Material shown
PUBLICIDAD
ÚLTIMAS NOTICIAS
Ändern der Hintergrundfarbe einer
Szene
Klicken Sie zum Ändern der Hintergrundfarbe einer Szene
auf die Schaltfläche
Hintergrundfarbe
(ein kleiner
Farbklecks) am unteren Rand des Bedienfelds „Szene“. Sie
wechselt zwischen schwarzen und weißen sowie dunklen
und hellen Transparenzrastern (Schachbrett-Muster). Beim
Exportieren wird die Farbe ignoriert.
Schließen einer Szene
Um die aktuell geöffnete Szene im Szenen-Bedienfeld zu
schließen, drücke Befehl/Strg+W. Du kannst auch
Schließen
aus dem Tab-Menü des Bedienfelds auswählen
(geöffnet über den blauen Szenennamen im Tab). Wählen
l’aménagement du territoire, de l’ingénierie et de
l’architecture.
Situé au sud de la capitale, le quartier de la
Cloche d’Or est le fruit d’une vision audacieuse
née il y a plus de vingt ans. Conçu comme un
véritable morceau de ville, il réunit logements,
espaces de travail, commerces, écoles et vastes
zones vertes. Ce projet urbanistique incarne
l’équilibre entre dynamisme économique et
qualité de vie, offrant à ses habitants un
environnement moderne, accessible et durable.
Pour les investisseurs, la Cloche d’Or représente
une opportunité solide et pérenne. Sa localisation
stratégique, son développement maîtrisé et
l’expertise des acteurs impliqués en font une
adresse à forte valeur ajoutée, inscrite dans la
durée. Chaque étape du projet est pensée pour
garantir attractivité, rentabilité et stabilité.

---

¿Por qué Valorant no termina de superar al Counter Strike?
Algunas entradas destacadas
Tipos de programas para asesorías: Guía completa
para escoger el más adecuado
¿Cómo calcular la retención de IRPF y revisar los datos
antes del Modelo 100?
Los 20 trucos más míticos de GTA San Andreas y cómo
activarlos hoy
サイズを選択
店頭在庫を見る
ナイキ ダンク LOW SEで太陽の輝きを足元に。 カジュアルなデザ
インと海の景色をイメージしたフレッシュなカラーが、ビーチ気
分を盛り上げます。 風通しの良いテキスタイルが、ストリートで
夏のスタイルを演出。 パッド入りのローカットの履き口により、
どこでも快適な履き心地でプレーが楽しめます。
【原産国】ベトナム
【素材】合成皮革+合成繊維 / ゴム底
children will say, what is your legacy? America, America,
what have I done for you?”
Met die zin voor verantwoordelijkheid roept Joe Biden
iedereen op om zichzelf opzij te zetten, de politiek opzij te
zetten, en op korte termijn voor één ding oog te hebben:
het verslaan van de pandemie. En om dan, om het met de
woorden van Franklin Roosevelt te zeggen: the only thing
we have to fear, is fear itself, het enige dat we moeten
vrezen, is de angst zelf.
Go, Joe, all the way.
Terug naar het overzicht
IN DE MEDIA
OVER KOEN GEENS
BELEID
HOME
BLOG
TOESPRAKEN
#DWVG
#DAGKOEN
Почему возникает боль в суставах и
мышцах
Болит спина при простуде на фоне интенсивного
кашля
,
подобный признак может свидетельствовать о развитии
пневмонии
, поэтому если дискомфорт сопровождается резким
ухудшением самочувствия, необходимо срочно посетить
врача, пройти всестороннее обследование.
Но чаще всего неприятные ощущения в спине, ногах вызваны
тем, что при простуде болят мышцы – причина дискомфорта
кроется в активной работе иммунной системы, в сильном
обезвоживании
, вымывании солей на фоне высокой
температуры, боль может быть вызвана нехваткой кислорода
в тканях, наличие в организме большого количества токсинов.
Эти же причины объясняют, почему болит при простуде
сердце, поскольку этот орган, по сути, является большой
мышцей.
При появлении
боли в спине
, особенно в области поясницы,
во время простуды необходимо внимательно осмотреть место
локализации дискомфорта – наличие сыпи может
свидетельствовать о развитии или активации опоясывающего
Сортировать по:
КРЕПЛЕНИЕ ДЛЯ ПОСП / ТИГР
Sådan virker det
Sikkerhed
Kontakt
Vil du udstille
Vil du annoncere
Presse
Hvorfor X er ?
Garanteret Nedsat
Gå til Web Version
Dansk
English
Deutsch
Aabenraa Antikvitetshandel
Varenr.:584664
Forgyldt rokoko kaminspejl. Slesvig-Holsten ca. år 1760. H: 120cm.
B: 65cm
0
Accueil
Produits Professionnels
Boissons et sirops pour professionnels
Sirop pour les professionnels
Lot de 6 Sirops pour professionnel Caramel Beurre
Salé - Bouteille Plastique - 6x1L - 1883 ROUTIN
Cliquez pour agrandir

The problem
Check each line of the records above for the string "projet", and report every line that has it.

Result
zones vertes. Ce projet urbanistique incarne
durée. Chaque étape du projet est pensée pour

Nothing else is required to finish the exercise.